____ Records for this task

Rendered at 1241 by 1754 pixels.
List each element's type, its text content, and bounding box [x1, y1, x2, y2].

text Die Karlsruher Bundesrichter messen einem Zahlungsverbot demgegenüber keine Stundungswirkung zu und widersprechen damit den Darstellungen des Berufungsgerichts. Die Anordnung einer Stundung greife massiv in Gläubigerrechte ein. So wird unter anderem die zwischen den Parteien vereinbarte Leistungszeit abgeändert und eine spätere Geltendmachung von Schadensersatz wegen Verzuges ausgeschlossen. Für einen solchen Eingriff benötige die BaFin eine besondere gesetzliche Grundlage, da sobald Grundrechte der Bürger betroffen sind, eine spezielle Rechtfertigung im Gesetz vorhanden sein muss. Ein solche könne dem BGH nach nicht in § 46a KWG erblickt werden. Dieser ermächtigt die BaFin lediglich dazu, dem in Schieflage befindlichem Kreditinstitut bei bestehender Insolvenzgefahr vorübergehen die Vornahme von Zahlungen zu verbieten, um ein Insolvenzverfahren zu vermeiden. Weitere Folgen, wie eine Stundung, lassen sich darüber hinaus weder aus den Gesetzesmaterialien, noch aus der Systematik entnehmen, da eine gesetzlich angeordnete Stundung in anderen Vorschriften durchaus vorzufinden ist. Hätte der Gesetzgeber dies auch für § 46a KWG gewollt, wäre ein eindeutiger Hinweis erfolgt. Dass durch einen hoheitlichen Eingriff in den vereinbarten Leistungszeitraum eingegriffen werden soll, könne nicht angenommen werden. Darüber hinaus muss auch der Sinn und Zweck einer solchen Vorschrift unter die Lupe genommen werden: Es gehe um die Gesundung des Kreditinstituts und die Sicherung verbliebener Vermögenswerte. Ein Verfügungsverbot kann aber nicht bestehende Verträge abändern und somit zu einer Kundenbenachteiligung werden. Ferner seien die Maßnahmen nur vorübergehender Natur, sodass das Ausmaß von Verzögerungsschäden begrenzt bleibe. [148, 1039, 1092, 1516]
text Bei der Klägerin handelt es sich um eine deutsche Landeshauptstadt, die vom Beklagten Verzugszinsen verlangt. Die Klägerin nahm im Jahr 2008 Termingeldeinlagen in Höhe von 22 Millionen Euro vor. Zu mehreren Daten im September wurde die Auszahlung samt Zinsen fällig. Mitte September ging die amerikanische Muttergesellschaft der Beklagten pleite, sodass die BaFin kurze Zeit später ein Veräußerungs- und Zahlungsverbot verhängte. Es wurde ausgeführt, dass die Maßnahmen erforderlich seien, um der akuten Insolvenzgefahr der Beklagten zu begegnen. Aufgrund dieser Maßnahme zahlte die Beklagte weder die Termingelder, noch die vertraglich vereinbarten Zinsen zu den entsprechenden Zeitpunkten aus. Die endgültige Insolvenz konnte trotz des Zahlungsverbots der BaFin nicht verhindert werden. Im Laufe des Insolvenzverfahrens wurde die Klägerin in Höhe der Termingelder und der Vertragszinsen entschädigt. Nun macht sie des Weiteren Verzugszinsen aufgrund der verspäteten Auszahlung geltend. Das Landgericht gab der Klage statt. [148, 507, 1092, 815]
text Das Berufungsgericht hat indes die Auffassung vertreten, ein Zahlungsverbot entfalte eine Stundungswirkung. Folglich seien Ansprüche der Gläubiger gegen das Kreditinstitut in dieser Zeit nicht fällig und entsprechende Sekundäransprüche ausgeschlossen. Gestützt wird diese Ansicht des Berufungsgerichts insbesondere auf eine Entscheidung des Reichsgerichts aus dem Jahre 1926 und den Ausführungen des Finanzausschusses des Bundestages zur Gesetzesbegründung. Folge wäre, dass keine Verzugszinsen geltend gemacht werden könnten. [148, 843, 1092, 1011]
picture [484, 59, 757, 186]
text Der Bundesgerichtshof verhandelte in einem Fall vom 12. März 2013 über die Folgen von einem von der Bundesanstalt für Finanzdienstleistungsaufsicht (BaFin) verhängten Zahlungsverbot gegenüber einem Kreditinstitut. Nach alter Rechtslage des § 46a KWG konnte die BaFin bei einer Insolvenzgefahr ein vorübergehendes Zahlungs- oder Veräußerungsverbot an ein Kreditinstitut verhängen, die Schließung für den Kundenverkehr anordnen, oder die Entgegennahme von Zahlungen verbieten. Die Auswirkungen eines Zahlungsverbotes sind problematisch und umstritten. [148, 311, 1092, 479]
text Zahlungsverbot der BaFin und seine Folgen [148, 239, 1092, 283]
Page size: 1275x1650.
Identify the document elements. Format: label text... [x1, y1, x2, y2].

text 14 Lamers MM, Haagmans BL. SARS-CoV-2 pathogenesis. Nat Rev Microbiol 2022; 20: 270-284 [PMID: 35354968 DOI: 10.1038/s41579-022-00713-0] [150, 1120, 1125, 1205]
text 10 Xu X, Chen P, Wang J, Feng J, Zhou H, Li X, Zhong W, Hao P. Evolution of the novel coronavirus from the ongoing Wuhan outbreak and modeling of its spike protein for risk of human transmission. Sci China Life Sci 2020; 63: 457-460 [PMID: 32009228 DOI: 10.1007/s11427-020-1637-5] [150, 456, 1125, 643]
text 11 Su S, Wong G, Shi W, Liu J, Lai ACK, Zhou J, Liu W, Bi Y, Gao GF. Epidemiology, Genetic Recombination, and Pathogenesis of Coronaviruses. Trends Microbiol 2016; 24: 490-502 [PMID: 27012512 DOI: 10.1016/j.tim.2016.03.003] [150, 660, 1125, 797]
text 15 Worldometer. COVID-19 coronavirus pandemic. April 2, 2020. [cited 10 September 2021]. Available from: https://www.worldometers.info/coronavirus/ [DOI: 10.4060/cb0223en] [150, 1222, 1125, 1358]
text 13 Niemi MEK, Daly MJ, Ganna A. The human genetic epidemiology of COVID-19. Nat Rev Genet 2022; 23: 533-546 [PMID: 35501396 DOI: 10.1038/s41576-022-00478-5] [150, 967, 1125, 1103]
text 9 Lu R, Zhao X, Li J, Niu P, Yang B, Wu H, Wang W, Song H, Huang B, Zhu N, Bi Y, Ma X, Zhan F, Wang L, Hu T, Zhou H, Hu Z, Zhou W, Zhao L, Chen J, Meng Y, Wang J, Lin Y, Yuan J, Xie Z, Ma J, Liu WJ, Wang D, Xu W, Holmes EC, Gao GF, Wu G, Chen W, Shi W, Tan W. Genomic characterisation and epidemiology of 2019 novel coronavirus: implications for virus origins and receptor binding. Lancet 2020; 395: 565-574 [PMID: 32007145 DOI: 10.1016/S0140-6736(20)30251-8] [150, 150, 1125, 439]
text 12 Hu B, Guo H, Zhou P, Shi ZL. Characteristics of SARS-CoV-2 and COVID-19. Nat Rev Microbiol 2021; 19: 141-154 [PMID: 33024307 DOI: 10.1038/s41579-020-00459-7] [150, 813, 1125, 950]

________

_Task item_
Exactly the lines from the one containing "Page size: 1275x1650." through the end of the records above are to be printed, and no others.

_Written response_
Page size: 1275x1650.
Identify the document elements. Format: label text... [x1, y1, x2, y2].

text 14 Lamers MM, Haagmans BL. SARS-CoV-2 pathogenesis. Nat Rev Microbiol 2022; 20: 270-284 [PMID: 35354968 DOI: 10.1038/s41579-022-00713-0] [150, 1120, 1125, 1205]
text 10 Xu X, Chen P, Wang J, Feng J, Zhou H, Li X, Zhong W, Hao P. Evolution of the novel coronavirus from the ongoing Wuhan outbreak and modeling of its spike protein for risk of human transmission. Sci China Life Sci 2020; 63: 457-460 [PMID: 32009228 DOI: 10.1007/s11427-020-1637-5] [150, 456, 1125, 643]
text 11 Su S, Wong G, Shi W, Liu J, Lai ACK, Zhou J, Liu W, Bi Y, Gao GF. Epidemiology, Genetic Recombination, and Pathogenesis of Coronaviruses. Trends Microbiol 2016; 24: 490-502 [PMID: 27012512 DOI: 10.1016/j.tim.2016.03.003] [150, 660, 1125, 797]
text 15 Worldometer. COVID-19 coronavirus pandemic. April 2, 2020. [cited 10 September 2021]. Available from: https://www.worldometers.info/coronavirus/ [DOI: 10.4060/cb0223en] [150, 1222, 1125, 1358]
text 13 Niemi MEK, Daly MJ, Ganna A. The human genetic epidemiology of COVID-19. Nat Rev Genet 2022; 23: 533-546 [PMID: 35501396 DOI: 10.1038/s41576-022-00478-5] [150, 967, 1125, 1103]
text 9 Lu R, Zhao X, Li J, Niu P, Yang B, Wu H, Wang W, Song H, Huang B, Zhu N, Bi Y, Ma X, Zhan F, Wang L, Hu T, Zhou H, Hu Z, Zhou W, Zhao L, Chen J, Meng Y, Wang J, Lin Y, Yuan J, Xie Z, Ma J, Liu WJ, Wang D, Xu W, Holmes EC, Gao GF, Wu G, Chen W, Shi W, Tan W. Genomic characterisation and epidemiology of 2019 novel coronavirus: implications for virus origins and receptor binding. Lancet 2020; 395: 565-574 [PMID: 32007145 DOI: 10.1016/S0140-6736(20)30251-8] [150, 150, 1125, 439]
text 12 Hu B, Guo H, Zhou P, Shi ZL. Characteristics of SARS-CoV-2 and COVID-19. Nat Rev Microbiol 2021; 19: 141-154 [PMID: 33024307 DOI: 10.1038/s41579-020-00459-7] [150, 813, 1125, 950]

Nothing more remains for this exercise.